Car en cas d’accident, la chaîne des responsabilités s’annonce déjà comme un carambolage juridique. Le constructeur ? Le fournisseur de l’IA ? Le propriétaire du véhicule ? L’utilisateur passif ? Le régulateur qui a validé les normes ? À chaque fois, le renvoi de la faute à l’autre semble inévitable. Et pendant que les responsabilités s’empilent et se percutent, les victimes, elles, ne disparaissent pas.
Une autre question se glisse dans ce débat : va-t-on trop loin dans l’autonomie que l’on confère aux machines ? Plus précisément, dans le cas des voitures, jusqu’où devons-nous abandonner la conduite à des systèmes qui nous déplacent sans que nous n’ayons plus rien à dire, ni même à faire ? La voiture n’est pas qu’un objet utilitaire. C’est un prolongement de notre liberté, une parcelle d’autonomie dans le monde. Nos villes entières ont été façonnées pour elle, autour d’elle. La voiture, c’était la promesse de choisir sa route, de maîtriser son itinéraire, d’improviser un détour. Lorsque nous la réduisons à une navette ou un tramway sans conducteur, qui nous transporte sans que nous puissions intervenir, nous renonçons aussi à une part de cette liberté.

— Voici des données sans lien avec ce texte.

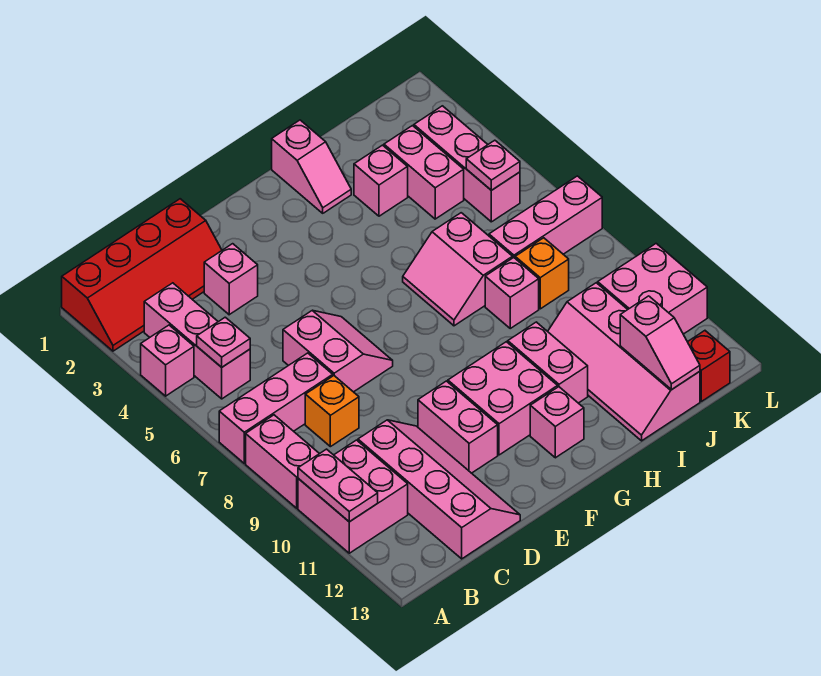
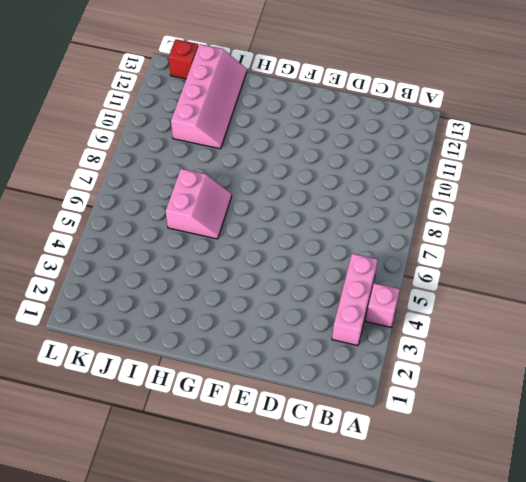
none -> red slope A1:D2 level 1 top 1
none -> pink brick A7:C7 level 1
none -> pink brick A8:A9 level 1

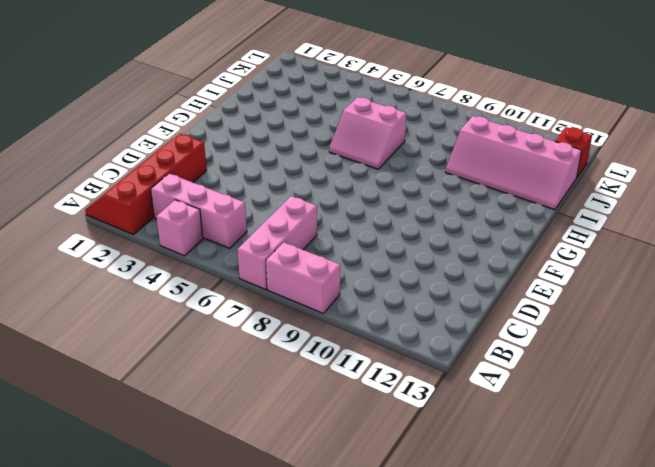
red slope A1:D2 level 1 top 2 -> red slope A1:D2 level 1 top 1
none -> pink brick A10:B11 level 1
none -> orange brick C8 level 1
none -> pink slope C10:D13 level 1 top C

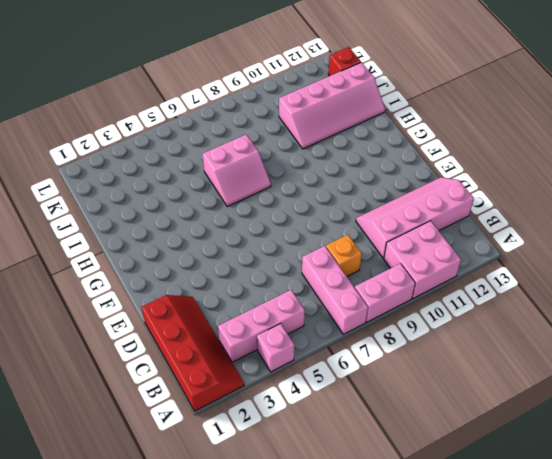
none -> pink brick D3 level 1
none -> pink slope D6:E7 level 1 top D
none -> pink brick E10:E11 level 1

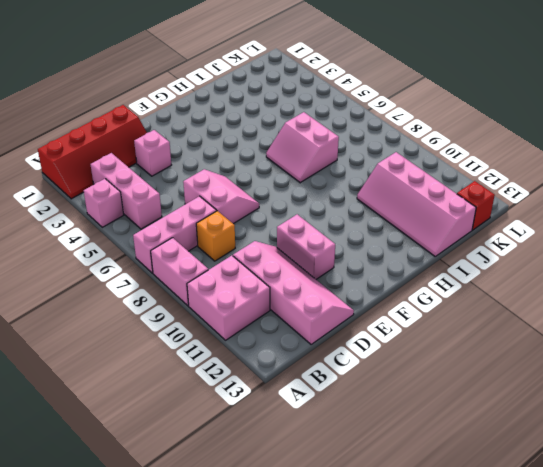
none -> pink brick F10:G11 level 1
none -> pink brick G12 level 1
none -> pink slope H1:H2 level 1 top 1

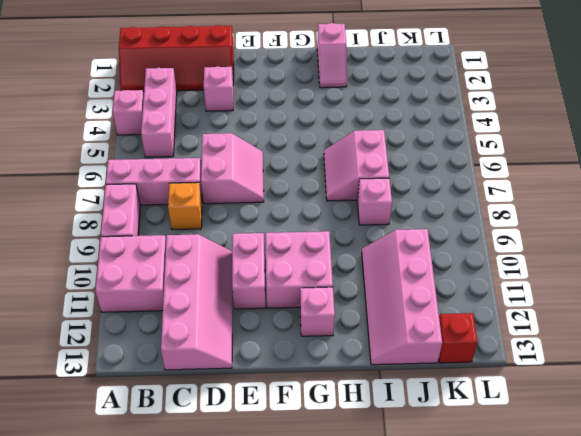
none -> pink brick H10:H11 level 1
none -> pink brick I3 level 1
none -> pink brick J3:J4 level 1

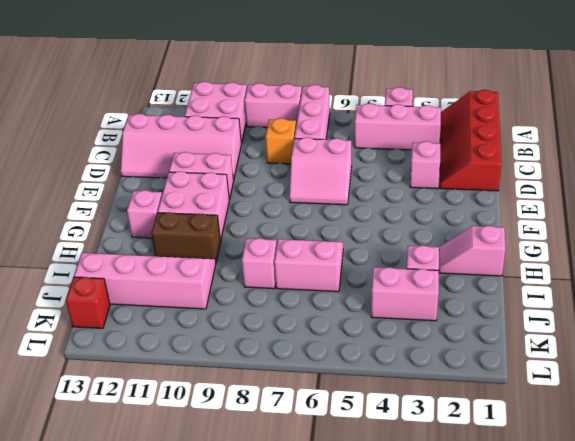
brown brick H10:H11 level 1 -> pink brick H10:H11 level 1
none -> pink brick J7:L7 level 1
none -> orange brick J8 level 1
none -> pink brick K3:K5 level 1

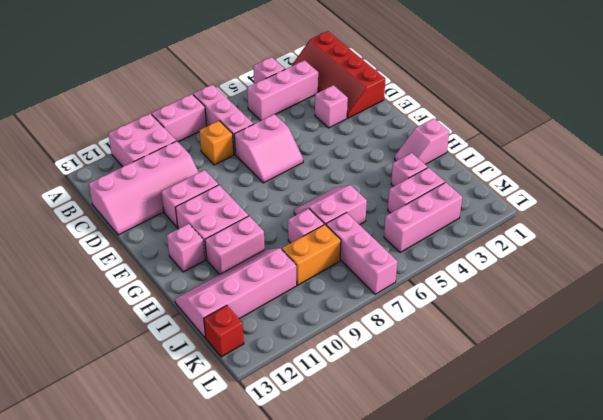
orange brick J8:J9 level 1 -> orange brick J8 level 1
none -> pink brick K10:L11 level 1
none -> pink plate A10:A11 level 2
none -> pink plate B5 level 2

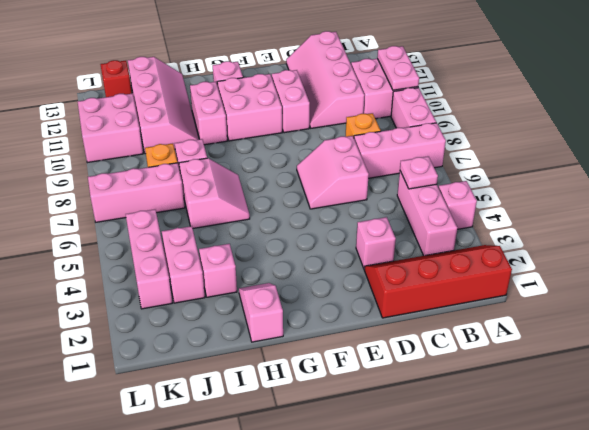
none -> pink slope J12:J13 level 2 top 12
none -> pink plate K5 level 2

C’est là que le débat dépasse la seule technique. Car à travers la fiabilité, la sécurité ou la responsabilité, ce sont des choix de société qui se profilent : quel monde voulons-nous bâtir avec ces technologies ? Un monde où la sécurité justifie l’abandon du contrôle ? Où la performance prime sur la liberté ? Où l’autonomie humaine s’efface au profit de l’autonomie des machines ?
Ce procès fictif n’a pas apporté de réponse définitive. Mais il nous laisse une certitude : il ne suffit pas de rééduquer les algorithmes. Il faudra d’abord rééduquer nos consciences à vivre avec eux, à leur côté mais jamais sous leur tutelle. Car tant que nous n’aurons pas répondu à cette question, qui est responsable ?, chaque progrès technologique restera une promesse aussi bien qu’un risque.
Ce n’est pas l’intelligence des machines qui nous menace, mais notre propre inclination à déléguer sans questionner. Le risque n’est pas de fabriquer des outils plus puissants que nous, mais de devenir trop paresseux pour continuer à penser, à décider, à agir.
Reste à savoir si nous aurons la lucidité de ne pas nous endormir au volant de notre propre avenir.